Ich hatte ja bereits im letzen Beitrag angemerkt, dass ich die Schwäne ein ganzes Weilchen beobachtet habe. Heute möchte ich euch meine Ergebnisse zeigen.
Ich bin ja allgemein schon recht beeindruckt von Vögeln. Diese grazilen Bewegungen und die Eigenschaft fliegen zu können faszinieren mich schon sehr. Um so schöner finde ich es, wenn ich solche Tiere außerhalb von Gehegen und Gittern zu Gesicht bekomme. Durch die vielen Menschen, und die damit verbundene Futterquellen, sind diese Vögel ungemein zutraulich. Ich konnte teilweise ganz problemlos auf weniger als zwei Meter an die Tiere heran kommen.

Young swan
(550D, 50 mm Art, F/2.2, 1/2000 sec, ISO 100)

Dieser junge Schwan beispielsweise schwamm recht nah am Ufer entlang, so dass meine 50 mm Festbrennweite das ideale Objektiv waren. Auch wenn dieses Tier nicht reinweiß ist, finde ich es jedoch nicht weniger hübsch als seine Artgenossen.

Swan
(550D, 100 mm, F/2.8, 1/3200 (+1,3 Blenden), ISO 100)

Einige dieser fantastischen Lebewesen sind auch am Ufer entlang gewatschelt. Das gab mir die Gelegenheit sie noch wesentlich besser in Szene zu setzen. Das einzige worauf ich hierbei achten musste, waren die vielen Eltern mit ihren Kindern. Diese wollte ich nicht mit im Bild haben, was mir leider nicht immer geglückt ist. Die Tiere waren allerdings sehr geduldig, so hatte ich ausreichend Gelegenheiten Fotos zu machen in denen kein anderer Mensch zu sehen war.

White beauty
(550D, 100 mm, F/2.8, 1/1250 sec, ISO 100)

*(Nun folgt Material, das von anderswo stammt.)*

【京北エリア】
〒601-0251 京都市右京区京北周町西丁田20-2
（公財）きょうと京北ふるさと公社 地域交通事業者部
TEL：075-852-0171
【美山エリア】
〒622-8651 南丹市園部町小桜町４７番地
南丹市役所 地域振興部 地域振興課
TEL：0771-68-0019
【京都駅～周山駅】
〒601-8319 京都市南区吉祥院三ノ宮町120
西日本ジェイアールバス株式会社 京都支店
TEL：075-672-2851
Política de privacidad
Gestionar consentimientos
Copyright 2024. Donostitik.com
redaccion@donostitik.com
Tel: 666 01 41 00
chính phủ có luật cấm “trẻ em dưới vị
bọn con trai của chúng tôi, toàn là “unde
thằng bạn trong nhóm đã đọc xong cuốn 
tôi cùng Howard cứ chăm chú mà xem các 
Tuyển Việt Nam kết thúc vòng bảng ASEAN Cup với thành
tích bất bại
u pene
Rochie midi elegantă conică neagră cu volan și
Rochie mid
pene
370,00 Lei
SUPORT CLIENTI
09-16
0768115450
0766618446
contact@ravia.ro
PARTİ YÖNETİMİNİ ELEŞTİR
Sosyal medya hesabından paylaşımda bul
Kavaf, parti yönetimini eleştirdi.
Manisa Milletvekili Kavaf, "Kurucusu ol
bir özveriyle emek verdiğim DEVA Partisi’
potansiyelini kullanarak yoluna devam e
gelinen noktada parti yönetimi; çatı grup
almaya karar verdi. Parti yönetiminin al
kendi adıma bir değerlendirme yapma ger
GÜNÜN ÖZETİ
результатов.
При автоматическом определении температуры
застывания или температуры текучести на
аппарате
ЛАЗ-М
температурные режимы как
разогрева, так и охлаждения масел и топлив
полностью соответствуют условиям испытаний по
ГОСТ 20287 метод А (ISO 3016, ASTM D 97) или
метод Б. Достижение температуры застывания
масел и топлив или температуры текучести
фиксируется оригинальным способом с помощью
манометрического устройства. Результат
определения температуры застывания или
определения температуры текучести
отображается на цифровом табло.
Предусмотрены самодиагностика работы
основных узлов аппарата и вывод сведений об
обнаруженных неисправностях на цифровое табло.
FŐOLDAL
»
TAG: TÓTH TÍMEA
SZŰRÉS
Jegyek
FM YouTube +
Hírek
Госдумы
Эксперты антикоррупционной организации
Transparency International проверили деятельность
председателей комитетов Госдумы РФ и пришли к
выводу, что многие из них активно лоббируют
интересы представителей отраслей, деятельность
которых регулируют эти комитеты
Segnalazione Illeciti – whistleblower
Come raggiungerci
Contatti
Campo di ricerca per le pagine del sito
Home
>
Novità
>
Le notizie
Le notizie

Eines der Tiere wollte sich schlafen legen. Dabei hat es den Schnabel unter einen Flügel gesteckt und begonnen die Äuglein langsam zu schließen. Während dessen hat es die Umgebung genauer beobachtet und einmal genau in meine Kamera geschaut. Glücklicherweise war in der Nähe dieses Schwans nicht mehr so viel Trubel.
Von allen Bildern die ich von den Tieren erstellt habe, ist dieses mein Lieblingsbild geworden.

 What are you looking at?
(550D, 100 mm, F/4.0, 1/500 sec, ISO 100)

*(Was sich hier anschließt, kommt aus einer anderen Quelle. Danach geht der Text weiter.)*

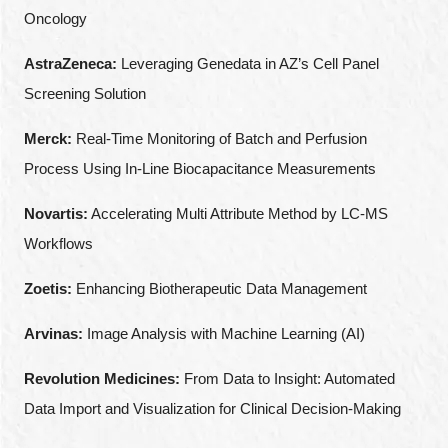
Oncology
AstraZeneca:
Leveraging Genedata in AZ’s Cell Panel
Screening Solution
Merck:
Real-Time Monitoring of Batch and Perfusion
Process Using In-Line Biocapacitance Measurements
Novartis:
Accelerating Multi Attribute Method by LC-MS
Workflows
Zoetis:
Enhancing Biotherapeutic Data Management
Arvinas:
Image Analysis with Machine Learning (AI)
Revolution Medicines:
From Data to Insight: Automated
Data Import and Visualization for Clinical Decision-Making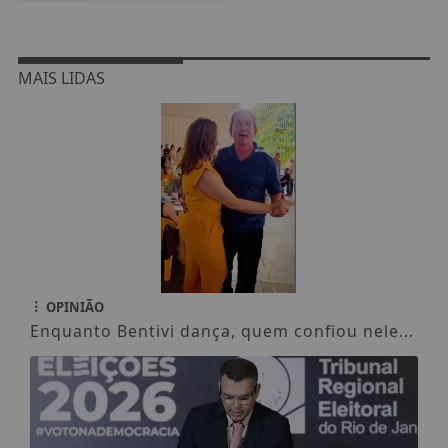
MAIS LIDAS
OPINIÃO
Enquanto Bentivi dança, quem confiou nele...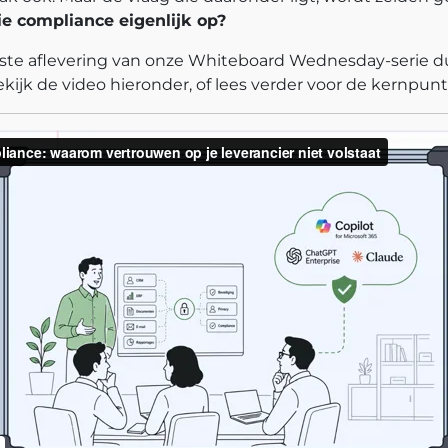
ie compliance eigenlijk op?
ste aflevering van onze Whiteboard Wednesday-serie d
ekijk de video hieronder, of lees verder voor de kernpun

Nach einem Weilchen gesellten sich zu den Schwänen noch einige Wildgänse, die wohl auch von der Masse an Futter profitieren wollten. Denn mittlerweile waren die Schwäne bereits ausreichend gesättigt und die Gänse konnten sich problemlos bedienen.
Als ich dieses Bild auf meinem Rechner gesehen hatte, musste ich schmunzeln, denn irgendwie interpretiere ich in den Ausdruck der Ganz die Aussage: „Hey was guckst du denn so? Gib mir lieber auch noch was zu fressen.“

Um noch eine Relation zu den Entfernungen zwischen Tieren und Kamera zu geben möchte ich anschließend noch dazu schreiben, dass keines der Bilder in irgendeiner Form Beschnitten wurde.